** Instruction 1 **
In the article on AAL Shipping's crane delivery, which vessel carried the four cranes from Taicang to Oslo?

** Document section **
■ ■ ■
AAL Shipping Delivers Four Cranes to Port of Oslo

July 13, 2021

The four cranes had a combined weight of almost 700 tonnes and each measured 36 m in height and 28 m in length.- Credit: AAL
The four cranes had a combined weight of almost 700 tonnes and each measured 36 m in height and 28 m in length.- Credit: AAL

Shipping firm AAL Shipping has recently delivered four of the largest rubber-tyred gantry cranes (RTGs) in its history to the Port of Oslo, Norway. 

The mobile cranes, measuring 36 m in height and 28 m in length, were transported from Taicang in China to Oslo on a single sailing aboard the 31,000 deadweight multipurpose vessel (MPV), the AAL Pusan.
■ ■ ■
** Stored data **
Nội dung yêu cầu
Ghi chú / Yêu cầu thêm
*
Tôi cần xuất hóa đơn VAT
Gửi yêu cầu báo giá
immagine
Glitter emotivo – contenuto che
■ ■ ■
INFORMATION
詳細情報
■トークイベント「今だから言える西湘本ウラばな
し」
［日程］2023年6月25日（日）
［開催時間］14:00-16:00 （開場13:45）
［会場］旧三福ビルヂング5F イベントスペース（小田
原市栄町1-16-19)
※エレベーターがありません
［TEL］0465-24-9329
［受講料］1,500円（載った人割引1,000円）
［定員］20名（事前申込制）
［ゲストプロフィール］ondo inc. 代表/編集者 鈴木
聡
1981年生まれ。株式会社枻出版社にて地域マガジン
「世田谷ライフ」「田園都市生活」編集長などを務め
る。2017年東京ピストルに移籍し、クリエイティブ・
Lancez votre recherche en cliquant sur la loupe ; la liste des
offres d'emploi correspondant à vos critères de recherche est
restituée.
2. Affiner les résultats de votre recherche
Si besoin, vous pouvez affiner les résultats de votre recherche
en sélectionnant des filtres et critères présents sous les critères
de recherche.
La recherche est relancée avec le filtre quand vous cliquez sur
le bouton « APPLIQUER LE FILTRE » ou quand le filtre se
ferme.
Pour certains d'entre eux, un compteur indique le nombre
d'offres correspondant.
■ ■ ■
** Instruction 2 **
Please quote the entries verbatim, from the line with "Nội dung yêu cầu" up to and including the line with "Glitter emotivo – contenuto che".

** Task output 1 **
The 31,000 deadweight multipurpose vessel AAL Pusan.

** Task output 2 **
Nội dung yêu cầu
Ghi chú / Yêu cầu thêm
*
Tôi cần xuất hóa đơn VAT
Gửi yêu cầu báo giá
immagine
Glitter emotivo – contenuto che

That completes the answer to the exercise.